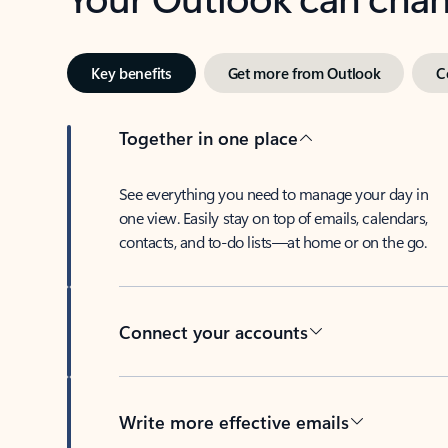
Key benefits
Get more from Outlook
C
Together in one place
See everything you need to manage your day in
one view. Easily stay on top of emails, calendars,
contacts, and to-do lists—at home or on the go.
Connect your accounts
Write more effective emails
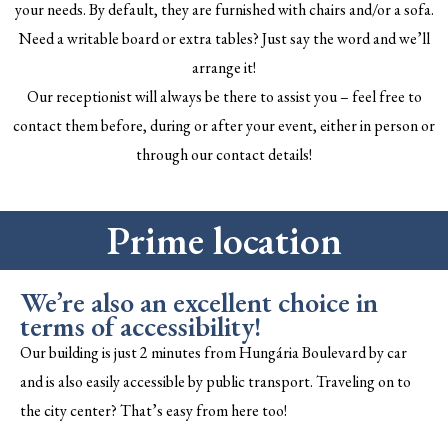
your needs. By default, they are furnished with chairs and/or a sofa.
Need a writable board or extra tables? Just say the word and we’ll
arrange it!
Our receptionist will always be there to assist you – feel free to
contact them before, during or after your event, either in person or
through our contact details!
Prime location
We’re also an excellent choice in
terms of accessibility!
Our building is just 2 minutes from Hungária Boulevard by car
and is also easily accessible by public transport. Traveling on to
the city center? That’s easy from here too!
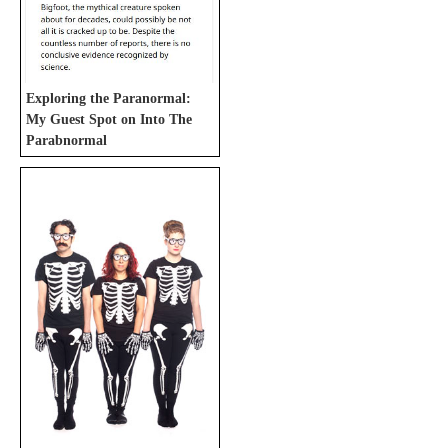
Exploring the Paranormal:
My Guest Spot on Into The
Parabnormal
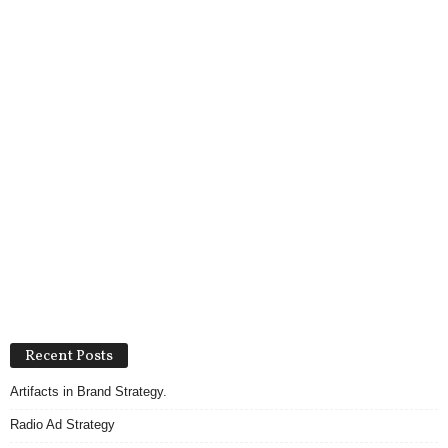
Recent Posts
Artifacts in Brand Strategy.
Radio Ad Strategy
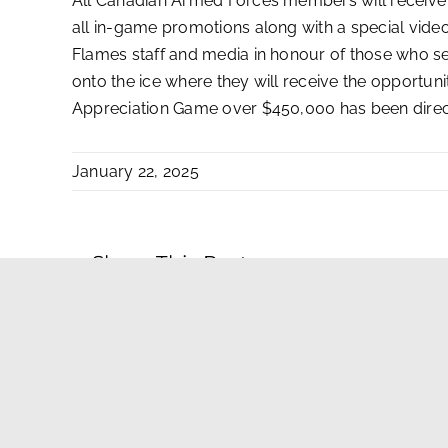
All Canadian Armed Forces members will receive a
all in-game promotions along with a special video
Flames staff and media in honour of those who s
onto the ice where they will receive the opportu
Appreciation Game over $450,000 has been dire
January 22, 2025
Share This Post
Contact Us
|
Privacy Policy-Terms of Use
|
AdChoices
|
Advertisin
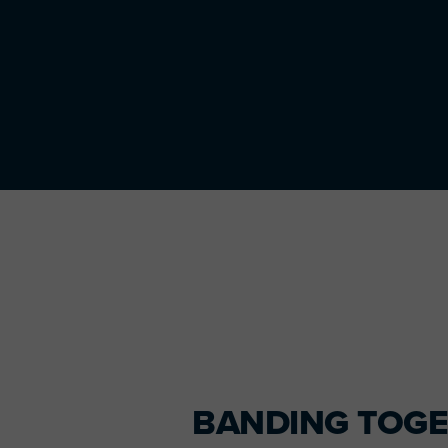
Primary
Sidebar
BANDING TOG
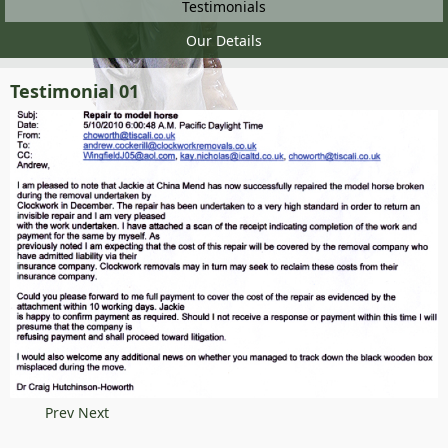
Testimonials
Our Details
Testimonial 01
Prev
Next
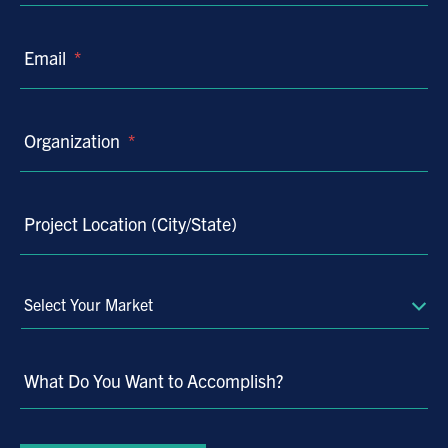
Email
*
Organization
*
Project Location (City/State)
Select
Your
Market
What Do You Want to Accomplish?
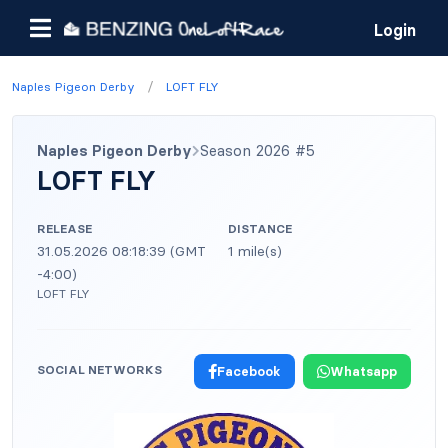
Login
/
Naples Pigeon Derby
LOFT FLY
Naples Pigeon Derby
Season 2026 #5
LOFT FLY
RELEASE
DISTANCE
31.05.2026 08:18:39 (GMT
1 mile(s)
-4:00)
LOFT FLY
SOCIAL NETWORKS
Facebook
Whatsapp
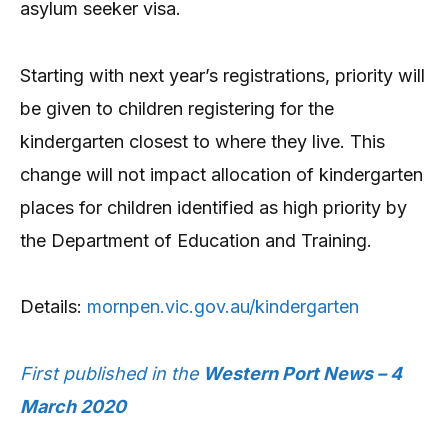
asylum seeker visa.
Starting with next year’s registrations, priority will
be given to children registering for the
kindergarten closest to where they live. This
change will not impact allocation of kindergarten
places for children identified as high priority by
the Department of Education and Training.
Details:
mornpen.vic.gov.au/kindergarten
First published in the
Western Port News – 4
March 2020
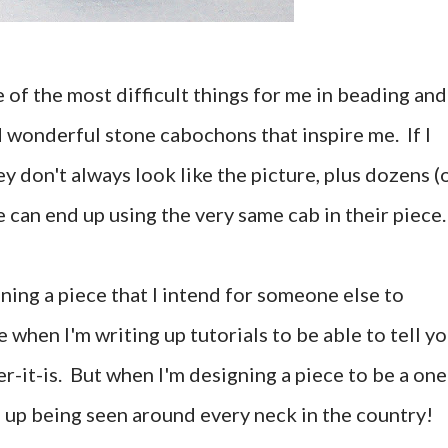
 of the most difficult things for me in beading and
d wonderful stone cabochons that inspire me. If I
y don't always look like the picture, plus dozens (
 can end up using the very same cab in their piece.
gning a piece that I intend for someone else to
e when I'm writing up tutorials to be able to tell y
r-it-is. But when I'm designing a piece to be a one
nd up being seen around every neck in the country!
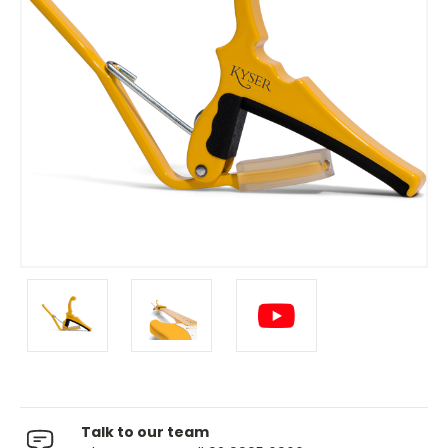
Talk to our team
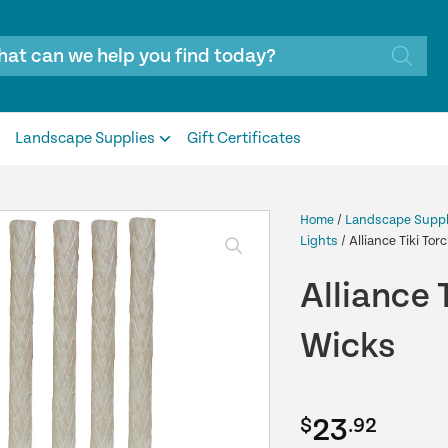
Landscape Supplies
Gift Certificates
Home
/
Landscape Suppl
Lights
/ Alliance Tiki To
Alliance 
Wicks
23
$
.92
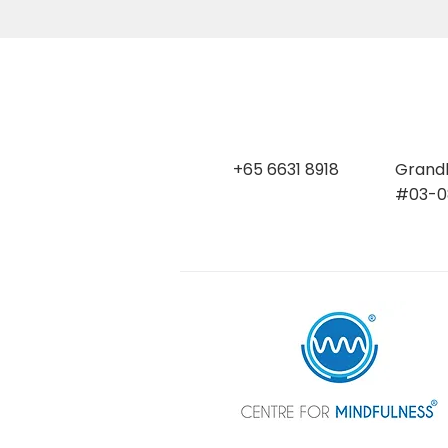
+65 6631 8918
Grandl
#03-08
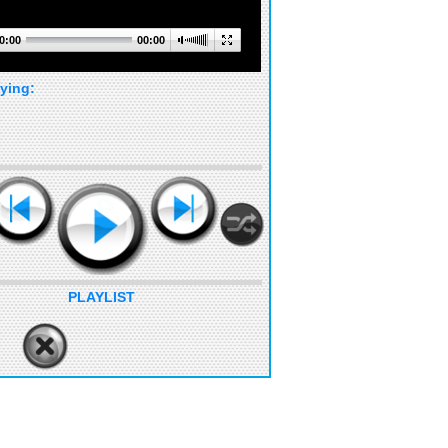
0:00
00:00
ying:
PLAYLIST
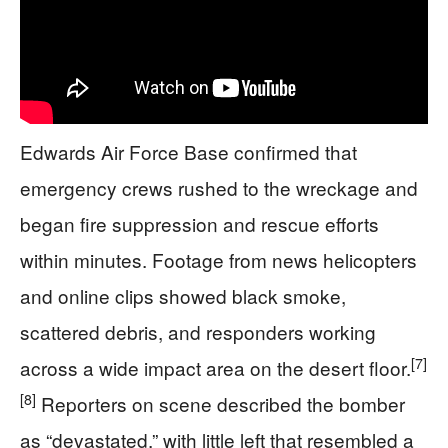
Edwards Air Force Base confirmed that
emergency crews rushed to the wreckage and
began fire suppression and rescue efforts
within minutes. Footage from news helicopters
and online clips showed black smoke,
scattered debris, and responders working
[7]
across a wide impact area on the desert floor.
[8]
Reporters on scene described the bomber
as “devastated,” with little left that resembled a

> [Problem to solve]
In the listing, find every line containing the word "will" and list it.

> [Answer space]
Our receptionist will always be there to assist you – feel free to
All Canadian Armed Forces members will receive a
onto the ice where they will receive the opportu
Starting with next year’s registrations, priority will
change will not impact allocation of kindergarten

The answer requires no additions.